## Text under study:
——

There's a long history of Disney animated movies in which young protagonists grow up without a mother and sometimes without any parents.
Consider these classics in which a character has either lost a mother or there is no mention of her at all:
"Snow White"
"Bambi"
"Cinderella"
"Peter Pan"
"The Jungle Book"
"The Fox and the Hound"
"The Great Mouse Detective"
"The Little Mermaid"
"Beauty and the Beast"
"Aladdin"
"Pocahontas"
"The Hunchback of Notre Dame"
"The Emperor's New Groove"
Why is that?
In a recent interview with Glamour, "Maleficent" executive producer Don Hahn, who also worked on Disney classics including "The Lion King" and "The Nightmare Before Christmas," gave two explanations.
"One reason is practical because the movies are 80 or 90 minutes long, and Disney films are about growing up," Hahn said. "They're about that day in your life when you have to accept responsibility. Simba ran away from home but had to come back. In shorthand, it's much quicker to have characters grow up when you bump off their parents. Bambi's mother gets killed, so he has to grow up."

——

## Information:

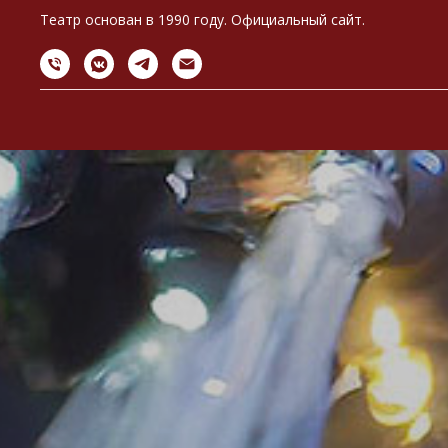
Театр основан в 1990 году. Официальный сайт.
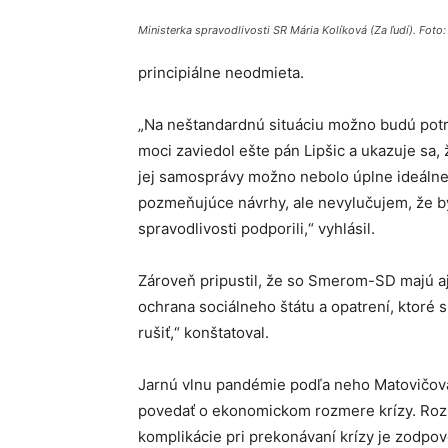
Ministerka spravodlivosti SR Mária Kolíková (Za ľudí). Foto
principiálne neodmieta.
„Na neštandardnú situáciu možno budú potr
moci zaviedol ešte pán Lipšic a ukazuje sa,
jej samosprávy možno nebolo úplne ideálne
pozmeňujúce návrhy, ale nevylučujem, že by
spravodlivosti podporili,“ vyhlásil.
Zároveň pripustil, že so Smerom-SD majú aj 
ochrana sociálneho štátu a opatrení, ktoré sme
rušiť,“ konštatoval.
Jarnú vlnu pandémie podľa neho Matovičova 
povedať o ekonomickom rozmere krízy. Rozh
komplikácie pri prekonávaní krízy je zodpov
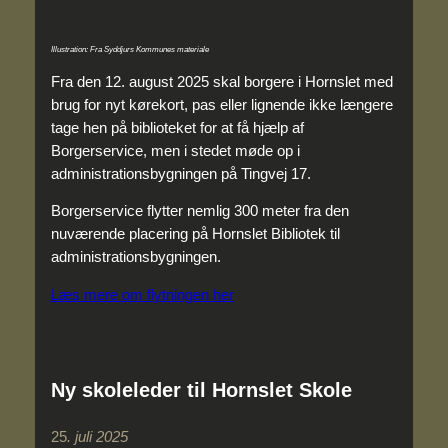
Illustration: Fra Syddjurs Kommunes materiale
Fra den 12. august 2025 skal borgere i Hornslet med
brug for nyt kørekort, pas eller lignende ikke længere
tage hen på biblioteket for at få hjælp af
Borgerservice, men i stedet møde op i
administrationsbygningen på Tingvej 17.
Borgerservice flytter nemlig 300 meter fra den
nuværende placering på Hornslet Bibliotek til
administrationsbygningen.
Læs mere om flytningen her
Ny skoleleder til Hornslet Skole
25
. juli 2025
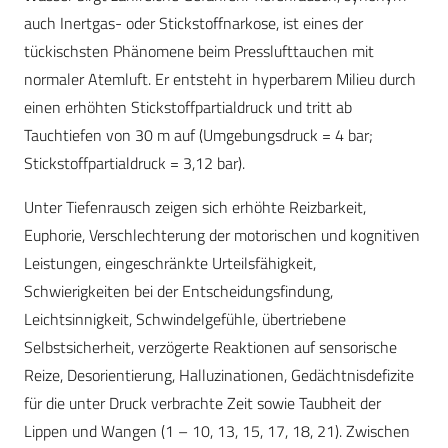
auch Inertgas- oder Stickstoffnarkose, ist eines der
tückischsten Phänomene beim Presslufttauchen mit
normaler Atemluft. Er entsteht in hyperbarem Milieu durch
einen erhöhten Stickstoffpartialdruck und tritt ab
Tauchtiefen von 30 m auf (Umgebungsdruck = 4 bar;
Stickstoffpartialdruck = 3,12 bar).
Unter Tiefenrausch zeigen sich erhöhte Reizbarkeit,
Euphorie, Verschlechterung der motorischen und kognitiven
Leis­tungen, eingeschränkte Urteilsfähigkeit,
Schwierigkeiten bei der Entscheidungsfindung,
Leichtsinnigkeit, Schwindelgefühle, übertriebene
Selbstsicherheit, verzögerte Reaktionen auf sensorische
Reize, Desorientierung, Halluzinationen, Gedächtnisdefizite
für die unter Druck verbrachte Zeit sowie Taubheit der
Lippen und Wangen (1 – 10, 13, 15, 17, 18, 21). Zwischen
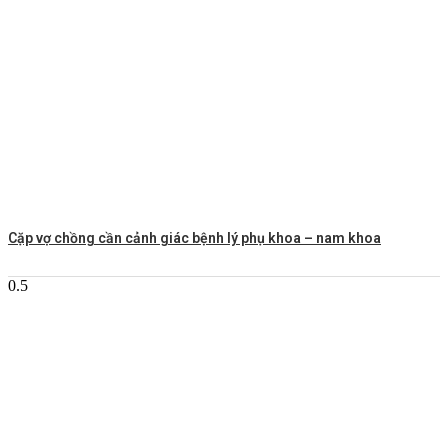
Cặp vợ chồng cần cảnh giác bệnh lý phụ khoa – nam khoa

——

## Problem set:
1. In the text about Disney movies without mothers, which publication interviewed Don Hahn?
2. Continue the text about motherless Disney protagonists from where it stops.

## Solved problems:
1. Glamour

2.
The other reason Hahn gave is a lot darker.
According to the Walt Disney biography "How to Be Like Walt: Capturing the Disney Magic Every Day of Your Life," Walt and his brother Roy both purchased a home for their parents in Los Angeles in 1937. After about a year, Walt's mother called up one morning in November asking if the gas furnace leaking in the house could be fixed.
'He had the studio guys come over and fix the furnace, but when his mom and dad moved in, the furnace leaked and his mother died,' said Hahn. 'The housekeeper came in the next morning and pulled his mother and father out on the front lawn. His father was sick and went to the hospital, but his mother died. He never would talk about it, nobody ever does. He never spoke about that time because he personally felt responsible because he had become so successful that he said, 'Let me buy you a house.' It's every kid's dream to buy their parents a house and just through a strange freak of nature — though no fault of his own — the studio workers didn't know what they were doing.'
Walt's mother, Flora, died on Nov. 26, 1938, after the success of "Snow White and the Seven Dwarves" and during the production of "Pinocchio," which was a theatrical failure.
Hahn suggested that Disney was haunted by his mother's loss.
"The idea that he really contributed to his mom's death was really tragic. If you dig, you can read about it," he added. "It's not a secret within their family, but it's just a tragedy that is so difficult to even talk about. It helps to understand the man a little bit more."